(TASK INPUT Opens)

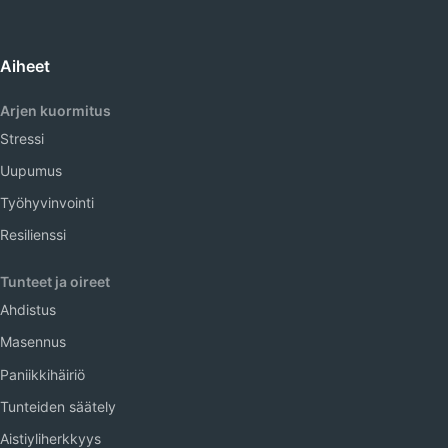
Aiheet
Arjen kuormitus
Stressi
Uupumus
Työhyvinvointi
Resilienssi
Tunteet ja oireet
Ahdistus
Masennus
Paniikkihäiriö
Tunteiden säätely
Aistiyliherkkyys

(TASK INPUT Closes)
(TASK INPUT Opens)

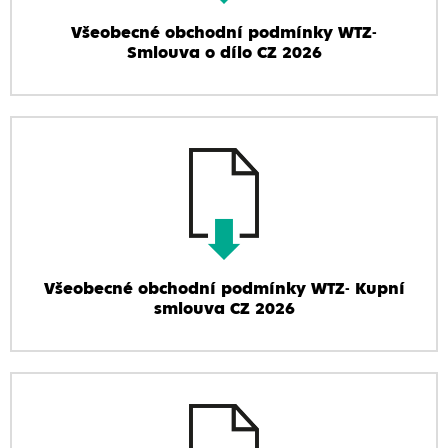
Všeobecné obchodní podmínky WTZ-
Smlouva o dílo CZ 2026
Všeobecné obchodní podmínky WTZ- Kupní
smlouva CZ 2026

(TASK INPUT Closes)

[TASK TO COMPLETE]
Give back exactly the lines above, from the line containing "Arjen kuormitus" through the line containing "Aistiyliherkkyys", with both end lines and nothing more.

[SOLUTION FOR THIS PROBLEM]
Arjen kuormitus
Stressi
Uupumus
Työhyvinvointi
Resilienssi
Tunteet ja oireet
Ahdistus
Masennus
Paniikkihäiriö
Tunteiden säätely
Aistiyliherkkyys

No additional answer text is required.